Chile’s Codelco, the single largest copper producer in the world, holds 20% of the world’s copper reserves. The state-owned company achieved a record production of 1.735 million tons of copper in 2011 even though it struggled with strikes, bad weather and poor energy infrastructure.

Phoenix based Freeport-McMoRan  was the second largest copper producer in 2011 with a production of 1.68 million tons. The company operates copper mines in North America and South America, besides owning stakes in the Tenke mine in the Democratic Republic of Congo and the Grasberg mine in Indonesia.

BHP Billiton, with headquarters in Melbourne, produced 1.64 million tons of copper. BHP is a major stakeholder in the Escondida mine in Chile which is the second largest copper mine in the world producing around 240,215 tons of copper. Glencore International (Baar, Switzerland) is set to buy out Xstrata this year and become the third largest copper producer, pushing BHP to fourth place. In 2011 Xstrata produced 889,000 tons of copper while Glencore produced 628,000 tons. Glencore has firmed up its position in Africa by acquiring majority control in the Mutanda mine in the Democratic Republic of Congo.

London-based Anglo-American produced 645,000 tons of copper in its Chilean mines. With the completion of its expansion plans, the production at the company’s Los Bronces mine is expected to double from 221,000 tons per year. Grupo Mexico produced 598,000 tons, while Rio Tinto, Southern Copper and KGHM Polska Miedz accounted for 591,700 tons, 587,400 tons and 543,000 tons respectively.

Copper production has picked up in Zambia and the country is expected to generate around 1.5 million tons annually in the next five years.
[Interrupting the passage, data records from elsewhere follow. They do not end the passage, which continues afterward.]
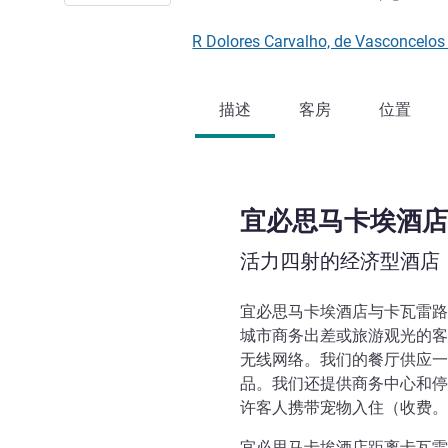
R Dolores Carvalho, de Vasconcel
描述
客房
位置
宜必思马卡埃酒店
活力四射的经济型酒店
宜必思马卡埃酒店与卡瓦雷路
城市商务出差或旅游观光的客
无线网络。我们的餐厅供应一
品。我们还提供商务中心和停
许客人携带宠物入住（收费。
宜必思马卡埃酒店距离卡瓦雷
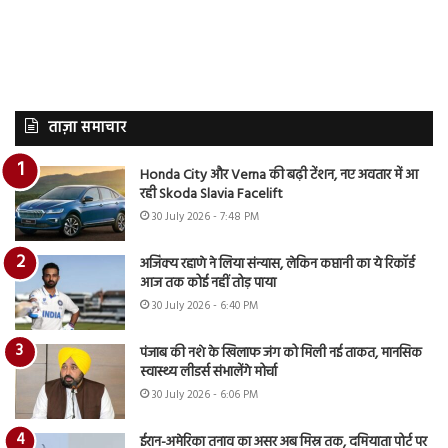
ताज़ा समाचार
Honda City और Verna की बढ़ी टेंशन, नए अवतार में आ
रही Skoda Slavia Facelift
30 July 2026 - 7:48 PM
अजिंक्य रहाणे ने लिया संन्यास, लेकिन कप्तानी का ये रिकॉर्ड
आज तक कोई नहीं तोड़ पाया
30 July 2026 - 6:40 PM
पंजाब की नशे के खिलाफ जंग को मिली नई ताकत, मानसिक
स्वास्थ्य लीडर्स संभालेंगे मोर्चा
30 July 2026 - 6:06 PM
ईरान-अमेरिका तनाव का असर अब मिस्र तक, दमियाता पोर्ट पर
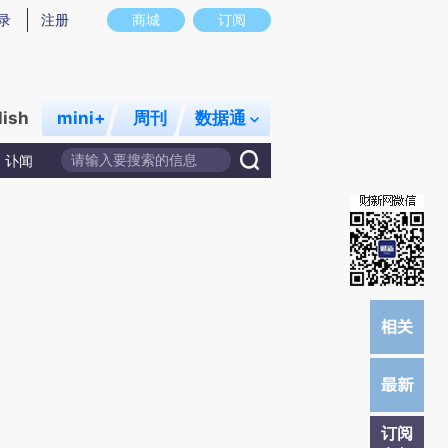
炼总结而成，可能与原文真实意图存在偏差。不代表财新观点和立场。推荐点击链接阅读原文细致比对和校验。
录
注册
商城
订阅
lish
mini+
周刊
数据通
讣闻
订阅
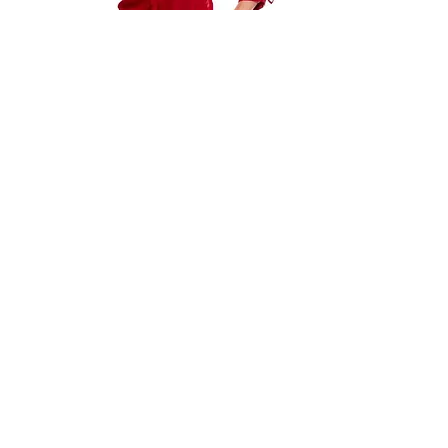
Bailine Norge
Kontor
:
922 50 487
Teknisk
:
975 89 898
E-post
:
info@bailine.no
Intranett:
(for
klinikkeiere
)
Prøvetime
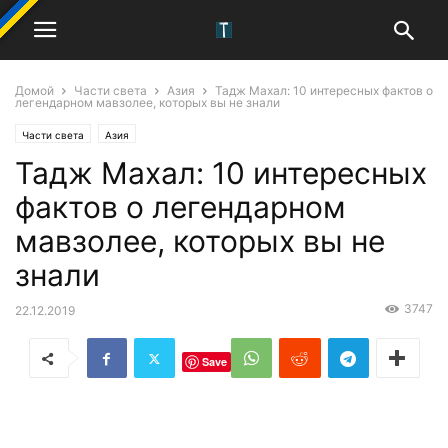
Домой
Части света
Азия
Тадж Махал: 10 интересных фактов о
легендарном мавзолее, которых вы не знали
Части света
Азия
Тадж Махал: 10 интересных
фактов о легендарном
мавзолее, которых вы не
знали
3747
22.12.2019
Save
However, safety concerns are an issue at the country’s Chinese-owned mines. In August this year, mining in Zambia was under a cloud due to violent riots and striking workers.

Copper producers face problems of insufficient energy infrastructure, resource nationalization and labor strikes, especially in emerging economies. Despite these constraints, the ICSG forecast indicates that there will be around 458,000 tons of surplus copper by 2013. This can only mean that copper prices can be expected to fall further. One of the reasons for this is that China, the world’s largest consumer of copper (accounted for almost 40% of copper demand in 2011) is going through a slowdown phase. China’s stimulus measures to boost the economy will probably be shelved until the new leadership takes over next spring. With the slowing domestic demand for copper, Chinese producers like Jiangxi Copper Company are looking at cutting back on domestic sales and increasing exports to take advantage of strong LME prices.